→ SOURCE PASSAGE:
....................

For Voyager 1, New Discoveries Await in Interstellar Space

This still from a NASA video shows the Voyager 1 probe nearly 12 billion miles from the sun as it goes boldly into the final frontier of interstellar space as the farthest man-made object in human history.
This still from a NASA video shows the Voyager 1 probe nearly 12 billion miles from the sun as it goes boldly into the final frontier of interstellar space as the farthest man-made object in human history. (Image credit: NASA/JPL-Caltech)

NASA's Voyager 1 probe won't rest on its laurels after becoming the first manmade object ever to reach interstellar space.

Voyager 1 arrived in interstellar space in August 2012 after 35 years of spaceflight, researchers announced Thursday (Sept. 12). While this milestone is momentous enough in its own right, it also opens up a new science campaign whose potential already has scientists salivating.

....................

→ DATA SECTION:
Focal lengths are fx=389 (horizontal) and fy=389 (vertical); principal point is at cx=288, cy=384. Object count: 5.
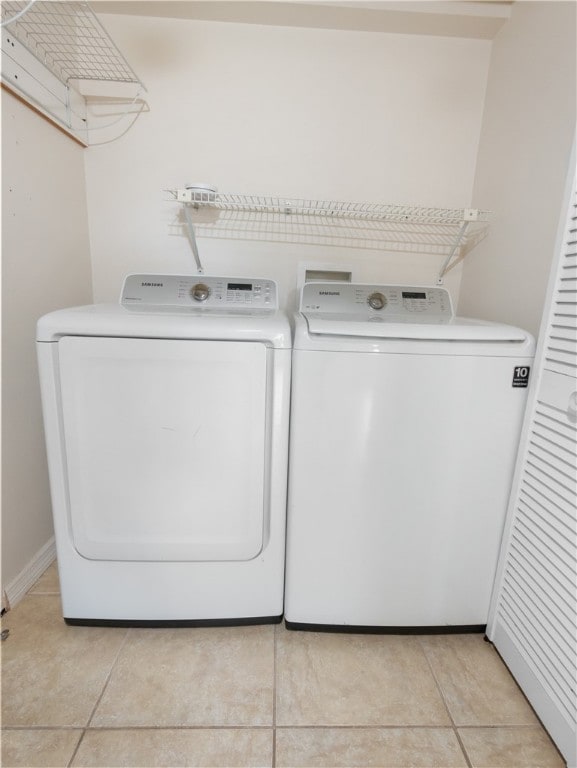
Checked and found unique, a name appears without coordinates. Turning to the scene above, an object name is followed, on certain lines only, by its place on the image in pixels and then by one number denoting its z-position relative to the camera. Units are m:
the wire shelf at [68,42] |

....................

Pick up the Voyager 1 article after its last sentence and keep writing. The lines aren't needed here.

→ RESPONSE TO THE TASK:
"For the first time, we're actually going to be able to put our hands in the interstellar medium and ask what it does and what characteristics it possesses," Gary Zank, director of the Center for Space Plasma and Aeronomic Research at the University of Alabama in Huntsville, told reporters Thursday. "It's a tremendous opportunity." [Voyager 1 Sailing Through the Interstellar Void (Video)]

The unmanned Voyager 1 and 2 probes were launched in 1977 on a mission to visit all the outer planets of the solar system. See how the Voyager spacecraft worked in this SPACE.com infographic here. (Image credit: Karl Tate, SPACE.com)

Into the unknown

Voyager 1 and its twin, Voyager 2, launched a few weeks apart in 1977 to study Jupiter, Saturn, Uranus and Neptune, as well as the moons of these outer planets.

The probes completed this historic "grand tour" in 1989, then embarked on a quest to study the outer reaches of the solar system and beyond.

Voyager 1 finally popped free of the heliosphere — the huge bubble of charged particles and magnetic fields that the sun puffs out around itself — on or around Aug. 25, 2012, becoming humanity's first envoy to the vast realms between the stars.

"This is truly a remarkable achievement," Zank said. "We've exited the material that's created by the sun, and we're in a truly alien environment. The material in which Voyager finds itself is not created by the sun; it's created, in fact, by our neighboring stars, supernova remnants and so forth."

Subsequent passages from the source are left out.